It’s been a year since Love What Matters reached out and asked to share my story.
My thoughts and words from this passage are still the same. However, looking back, there’s more I wish I would’ve included. I talk a lot about the physicality of everything I’ve been through. If I’m being blunt, which I am 99.99% of the time – yes, I wanted to be “normal.” I wanted my body to be proportionate. I wanted the body I had on the inside to reflect the body I saw in the mirror. I wanted other people to see it, too. I think most people can understand that feeling.
But let’s forget about that for a second. I’m still finding it to be an issue that others struggle with my own identity. Mine. I still get asked, “Are you still a little person?” “You’re just a tall dwarf now, right?” No. Having dwarfism has never defined me or been part of my identity. I mean, it’s not even listed on my driver’s license and passport so why would it?
One thing I haven’t experienced that I feel some with dwarfism (lengthened or not) have is the need to belong in ONE “community” over the other. I’ve always just seen my having dwarfism as having a medical condition. It is just a diagnosis. That’s all there is.

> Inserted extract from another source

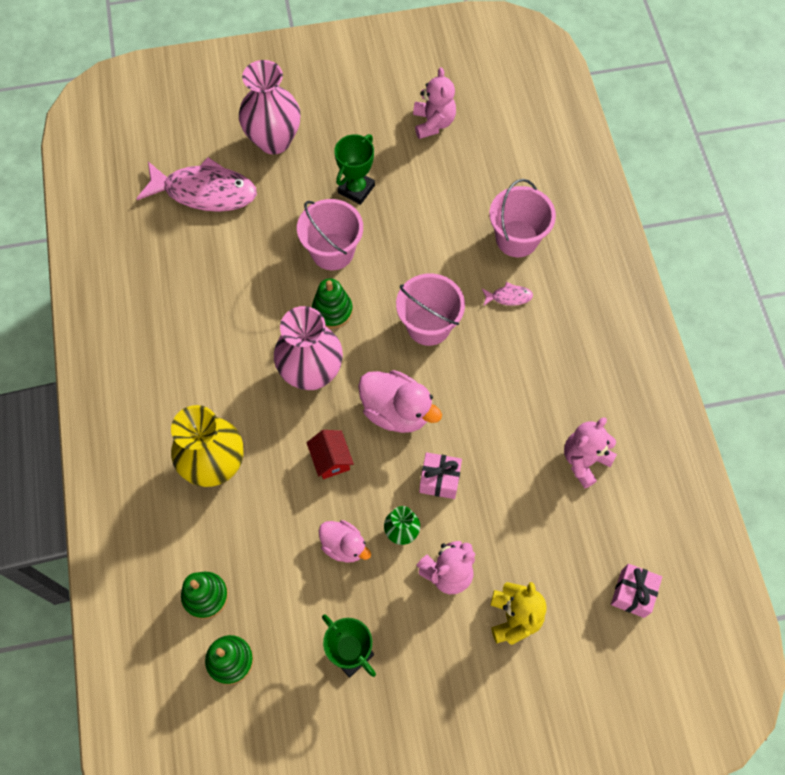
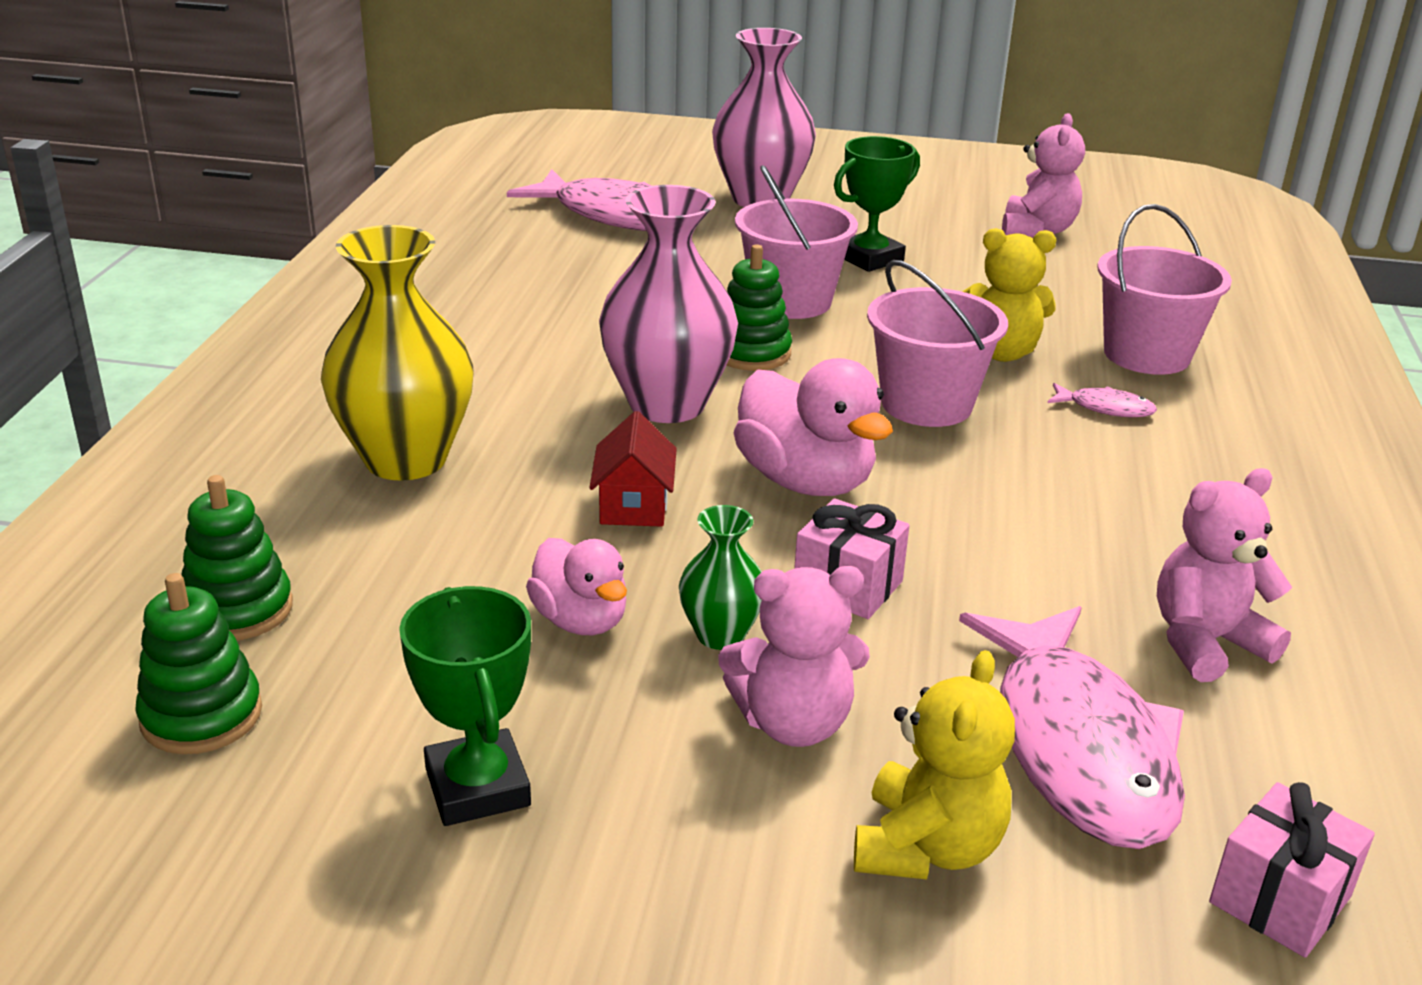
camera: 20 degrees right, 35 degrees down
(448, 264) = (999, 352): none -> yellow teddy bear
(552, 543) = (1078, 746): none -> pink fish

Today, it’s becoming the norm to identify by our pronouns. My pronouns are she/her. I identify the same way I always have. “Dwarf” and “Little Person” aren’t pronouns. I’m not the dwarf in my family. My sister and I are equal as daughters to our parents and equal as sisters to our brother. She isn’t the daughter/sister and I’m not the dwarf-daughter/sister. It honestly pains me to see parents in online boards identify their child with dwarfism as their “dwarf son/daughter.” To me, it’s basically just saying they’re the family dwarf — similar to how you would refer to the family pet. In my opinion, the term “dwarf” is just a sugar coated way of saying “midget.” Maybe I’m the only one who thinks this.
Having dwarfism isn’t a form of identification. Think about it like this – when filling out medical paperwork, dwarfism isn’t an option under sex/ID. You fill it in on the line labeled “diagnoses.” I use this example because I often see “dwarf” used in medical literature – of all places. If you look on some (not all) hospital websites where they treat patients/individuals WITH dwarfism, you’ll notice they refer to the individuals as a “dwarf” or “little person,” but for other diagnoses they treat, they’ll reference them as “patients with…” This just really turns me off. I know it’s not the intention, but it makes me feel they see those with dwarfism as lesser than those without. Again, I know it’s not intentional, but that’s just how I feel. I think if we were to start there with identifying individuals with dwarfism as just that — individuals with dwarfism, we could lose that language.
While we’re in this time of gender identity awareness, we also need to be looking at the language used when it comes to people with a medical condition. Person first language needs to become the norm today.